Since the institutions of America have already been uprooted and remade by the generations of the 1960's, 70's and 80's, it moronic for, say, the generation of the 2000's to do anything but further remake them.

If we lived in 16th century England, the question of what to do with our living history might matter.



"Bankers, for example, used to have a code that made them a bit stodgy and which held them up for ridicule in movies like “Mary Poppins.” But the banker’s code has eroded, and the result was not liberation but self-destruction."

Or, perhaps, to reconsider anew forgotten ideas and examine their applicability to modern life.

The idea that "the old rules don't apply" had a lot to do with the decision process that obliterated Wall Street.


I think it's about time that we renew the institution of capitalism.
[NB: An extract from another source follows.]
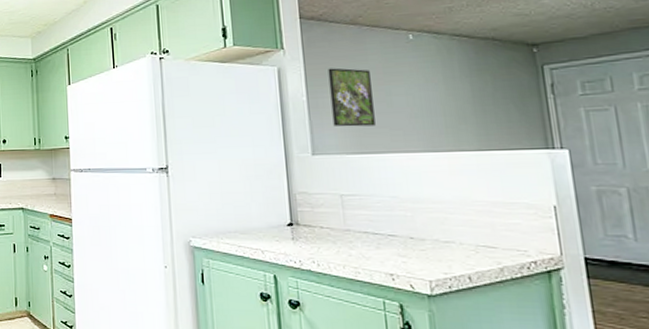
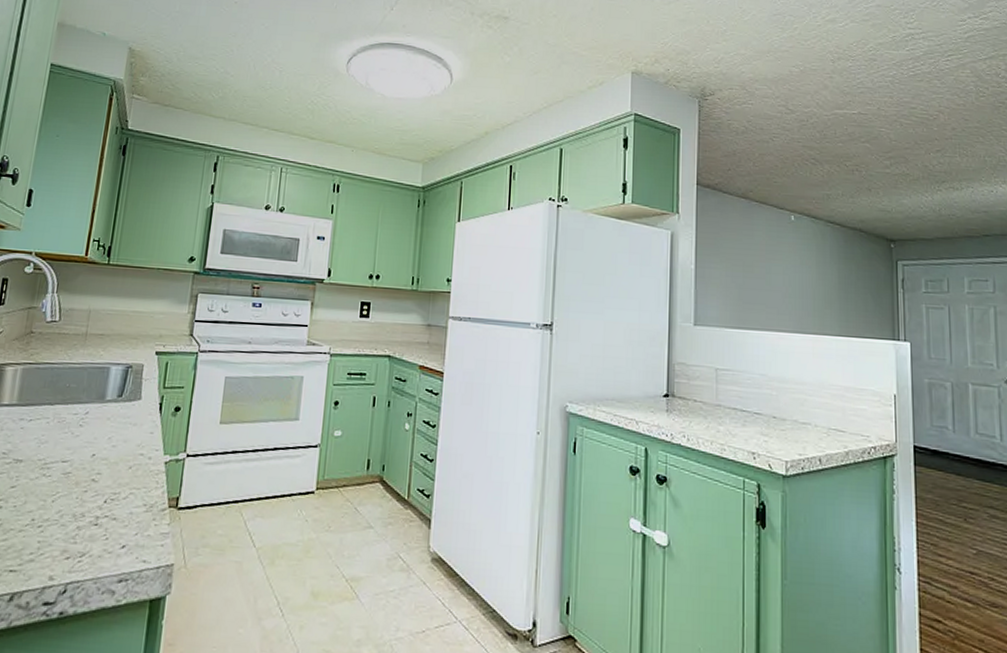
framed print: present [328,68,376,127] -> none [716,239,754,302]

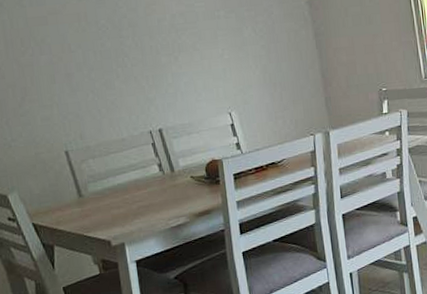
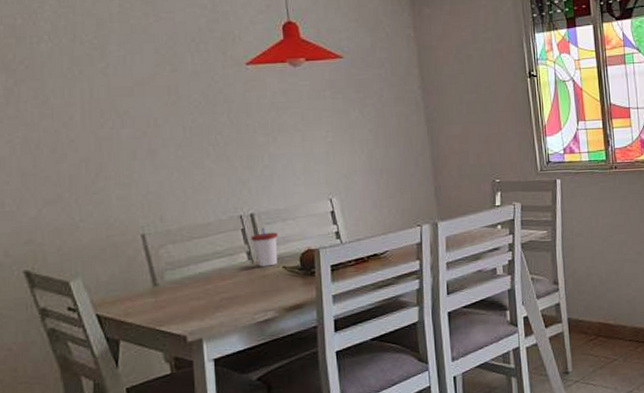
cup: none [161,141,186,178] -> present [251,227,279,267]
Sure, the rules from five year ago might be bad and the rules from fifty years might be worth a look. But the rules from five hundred years - "take only gold, take a pound of flesh from those who don't pay" certainly don't.

We've got choice now. No reference to "the value of tradition" can remove it.


What about our world today makes it so different from 500 years ago? Both are run by people, and people haven't changed.


A big part is that more of us live longer, more healthily and are literate, traveled, multilingual, interdependent, etc.

500 years ago the neighboring village was often a major threat to your existence, crops, etc, as well as a possible disease vector.